Com uma quebra de faturação de cerca de 80% nos últimos dois meses, a IKEA Industry Portugal entrou em lay-off a 26 de abril. Contudo, a empresa adiantou em exclusivo ao IMEDIATO que não considera renovar o lay-off e que, até agora, nenhum colaborador foi despedido.

“Assumimos a ambição de manter o máximo de atividade e o máximo de remuneração às nossas pessoas, mantendo, em simultâneo, o foco na sustentabilidade a longo prazo do negócio. Considerámos que a melhor forma de o fazer no cenário atual era recorrer ao mecanismo do lay off simplificado (…). Neste momento não consideramos prolongar este mecanismo para o período seguinte”, informou a empresa em resposta escrita ao IMEDIATO.

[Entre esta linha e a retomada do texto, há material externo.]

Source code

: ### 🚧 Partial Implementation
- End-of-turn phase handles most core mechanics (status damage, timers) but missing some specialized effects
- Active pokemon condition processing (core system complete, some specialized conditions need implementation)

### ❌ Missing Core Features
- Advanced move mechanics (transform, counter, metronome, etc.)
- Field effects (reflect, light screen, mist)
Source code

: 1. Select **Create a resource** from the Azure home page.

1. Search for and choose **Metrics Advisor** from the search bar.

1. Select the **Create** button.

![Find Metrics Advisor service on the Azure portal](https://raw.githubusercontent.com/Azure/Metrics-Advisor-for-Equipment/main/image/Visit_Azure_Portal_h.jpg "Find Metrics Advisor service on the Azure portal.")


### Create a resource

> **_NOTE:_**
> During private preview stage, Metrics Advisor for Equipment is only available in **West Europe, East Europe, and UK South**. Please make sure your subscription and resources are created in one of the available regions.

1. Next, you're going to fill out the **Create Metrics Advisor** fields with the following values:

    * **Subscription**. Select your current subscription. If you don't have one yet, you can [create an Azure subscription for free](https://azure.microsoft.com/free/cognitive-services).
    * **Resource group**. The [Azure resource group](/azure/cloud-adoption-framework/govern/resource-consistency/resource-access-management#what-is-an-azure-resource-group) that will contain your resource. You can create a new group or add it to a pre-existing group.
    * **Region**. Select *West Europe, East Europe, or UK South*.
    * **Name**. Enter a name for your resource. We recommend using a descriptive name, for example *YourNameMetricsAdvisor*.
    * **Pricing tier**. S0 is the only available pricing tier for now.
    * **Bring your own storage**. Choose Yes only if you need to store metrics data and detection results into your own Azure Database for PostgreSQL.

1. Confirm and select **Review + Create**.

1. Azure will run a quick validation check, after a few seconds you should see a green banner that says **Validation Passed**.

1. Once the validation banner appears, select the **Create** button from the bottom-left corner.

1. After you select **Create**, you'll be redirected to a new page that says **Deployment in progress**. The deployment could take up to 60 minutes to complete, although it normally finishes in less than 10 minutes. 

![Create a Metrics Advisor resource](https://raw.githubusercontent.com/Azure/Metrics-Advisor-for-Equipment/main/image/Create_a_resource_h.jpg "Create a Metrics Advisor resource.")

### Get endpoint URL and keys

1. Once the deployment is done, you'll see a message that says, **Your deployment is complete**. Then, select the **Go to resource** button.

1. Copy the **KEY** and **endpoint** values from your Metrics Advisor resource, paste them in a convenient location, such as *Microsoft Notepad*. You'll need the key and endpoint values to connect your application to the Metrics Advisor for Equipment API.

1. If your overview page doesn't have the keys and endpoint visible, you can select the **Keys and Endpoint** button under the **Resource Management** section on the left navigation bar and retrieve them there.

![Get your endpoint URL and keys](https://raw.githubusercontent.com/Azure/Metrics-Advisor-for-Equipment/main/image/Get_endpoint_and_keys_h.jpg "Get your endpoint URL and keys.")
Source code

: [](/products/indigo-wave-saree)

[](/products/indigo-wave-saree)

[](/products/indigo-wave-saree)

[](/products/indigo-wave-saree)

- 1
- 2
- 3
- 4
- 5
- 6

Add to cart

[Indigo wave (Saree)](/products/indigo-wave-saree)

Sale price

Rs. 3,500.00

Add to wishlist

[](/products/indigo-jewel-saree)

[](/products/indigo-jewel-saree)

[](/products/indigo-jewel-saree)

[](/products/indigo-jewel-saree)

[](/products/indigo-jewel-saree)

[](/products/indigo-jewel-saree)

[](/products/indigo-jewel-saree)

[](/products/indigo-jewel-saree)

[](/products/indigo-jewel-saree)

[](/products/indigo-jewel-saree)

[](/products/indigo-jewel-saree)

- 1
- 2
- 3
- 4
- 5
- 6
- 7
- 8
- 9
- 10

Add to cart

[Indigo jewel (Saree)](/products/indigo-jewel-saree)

Assim, de acordo com a empresa, os cerca de 1.500 colaboradores estão abrangidos pelo lay-off e têm períodos de trabalho, de paragem e de formação, para “fortalecer a competência enquanto se salvaguarda a atividade necessária no momento”.

Contudo, ainda que tenha sofrido quebras de faturação na ordem dos 80% e que “infelizmente não seja possível evitar impactos no número total de colaboradores”, a fábrica de móveis da IKEA garantiu que até ao momento não despediu nenhum funcionário.

“Na IKEA Industry Portugal não fizemos, nem temos previsto fazer, nenhum despedimento. Estamos a adaptar a nossa capacidade de produção a uma nova realidade, que se traduz em necessidades de produção mais baixas. Estamos a encarar o futuro com otimismo, mas antecipamos que o impacto da pandemia no nosso negócio vai continuar a fazer-se sentir”, referiu.

Já com os olhos colocados no futuro, a fábrica de Penamaior está “otimista, mas com responsabilidade” ao assistir à reabertura das lojas da marca sueca a acontecer gradualmente nos diferentes mercados.

“Estamos a encarar o futuro com otimismo, mas antevemos o risco de que a retoma demore algum tempo”, previu a empresa.